RACING Minister Paul Toole says it’s the biggest gambling reform for a decade: a cap on poker machine numbers in parts of NSW that the state government considers to be “high risk”.
NSW has about 100,000 poker machines, and pokie turnover totals about $80 billion a year, much of it put through by problem gamblers.
On this basis, there will be a sigh of relief from many that at least the government has done something to curb pokie-mania.
But has it?
One of the industry’s most persistent critics, Greens MLC and gambling spokesperson Justin Field, says the reforms do not go far enough.
Mr Field says: “These measures don’t stop the addictive features that exploit people, they don’t rein in predatory behaviour from clubs and hotels to maximise profits and they don’t keep people and communities safe.
Any pokies plan that fails to rapidly reduce the total number of machines in NSW continues to lock in increasing harm to people and communities.”
The legislation introduced to the NSW upper house on Tuesday contains a significant change in the way the government defines “high risk” areas.
Previously, it used local government areas, which were, admittedly, a fairly blunt tool given that Newcastle local government area, for example, stretches from Merewether Heights to Beresfield.

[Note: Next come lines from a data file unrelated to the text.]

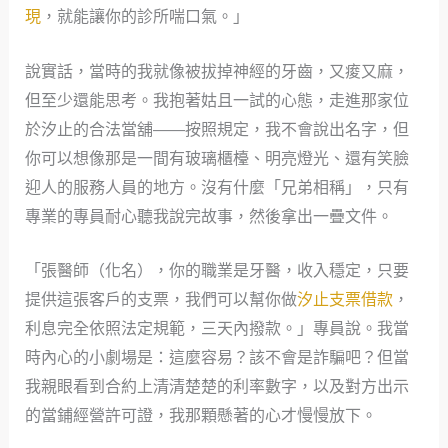
現
，就能讓你的診所喘口氣。」
說實話，當時的我就像被拔掉神經的牙齒，又痠又麻，
但至少還能思考。我抱著姑且一試的心態，走進那家位
於汐止的合法當舖——按照規定，我不會說出名字，但
你可以想像那是一間有玻璃櫃檯、明亮燈光、還有笑臉
迎人的服務人員的地方。沒有什麼「兄弟相稱」，只有
專業的專員耐心聽我說完故事，然後拿出一疊文件。
「張醫師（化名），你的職業是牙醫，收入穩定，只要
提供這張客戶的支票，我們可以幫你做
汐止支票借款
，
利息完全依照法定規範，三天內撥款。」專員說。我當
時內心的小劇場是：這麼容易？該不會是詐騙吧？但當
我親眼看到合約上清清楚楚的利率數字，以及對方出示
的當鋪經營許可證，我那顆懸著的心才慢慢放下。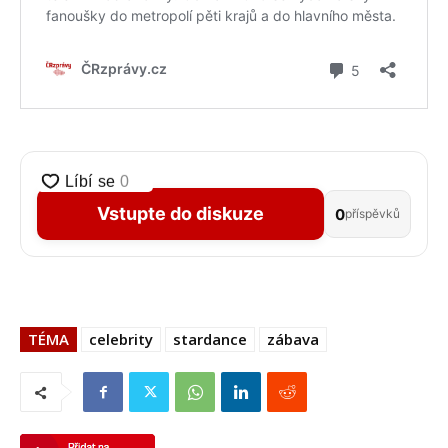
Vstupte do diskuze
0
příspěvků
TÉMA
celebrity
stardance
zábava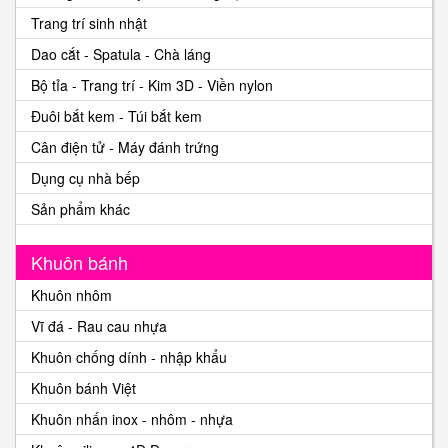
Trang trí sinh nhật
Dao cắt - Spatula - Chà láng
Bộ tỉa - Trang trí - Kim 3D - Viền nylon
Đuôi bắt kem - Túi bắt kem
Cân điện tử - Máy đánh trứng
Dụng cụ nhà bếp
Sản phẩm khác
Khuôn bánh
Khuôn nhôm
Vĩ đá - Rau cau nhựa
Khuôn chống dính - nhập khẩu
Khuôn bánh Việt
Khuôn nhấn inox - nhôm - nhựa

As part of its reform package, the government will now use “statistical areas”, as defined by the Australian Bureau of Statistics.
These areas are generally much smaller than local government areas, meaning the pokie caps will not be as far-reaching as they would have been under the old classification system.
Under the new rules, poker machine numbers will be capped in “high risk” Mount Hutton and Windale, for example, but not at neighbouring Bennetts Green and Belmont North (medium risk) or Warners Bay and Gateshead (low risk).
The government has also confirmed that existing applications for extra machines – such as those by two hotels in the high-risk Cessnock area – will be treated under the old rules.
At the end of the day, there is only so much a government can do to protect citizens against their own poor decisions, but there is little logic, either, in allowing an industry that causes misery to many of its participants to flourish and grow.
It takes more than just a harmless flutter to account for the billions that pour through our pokies every year.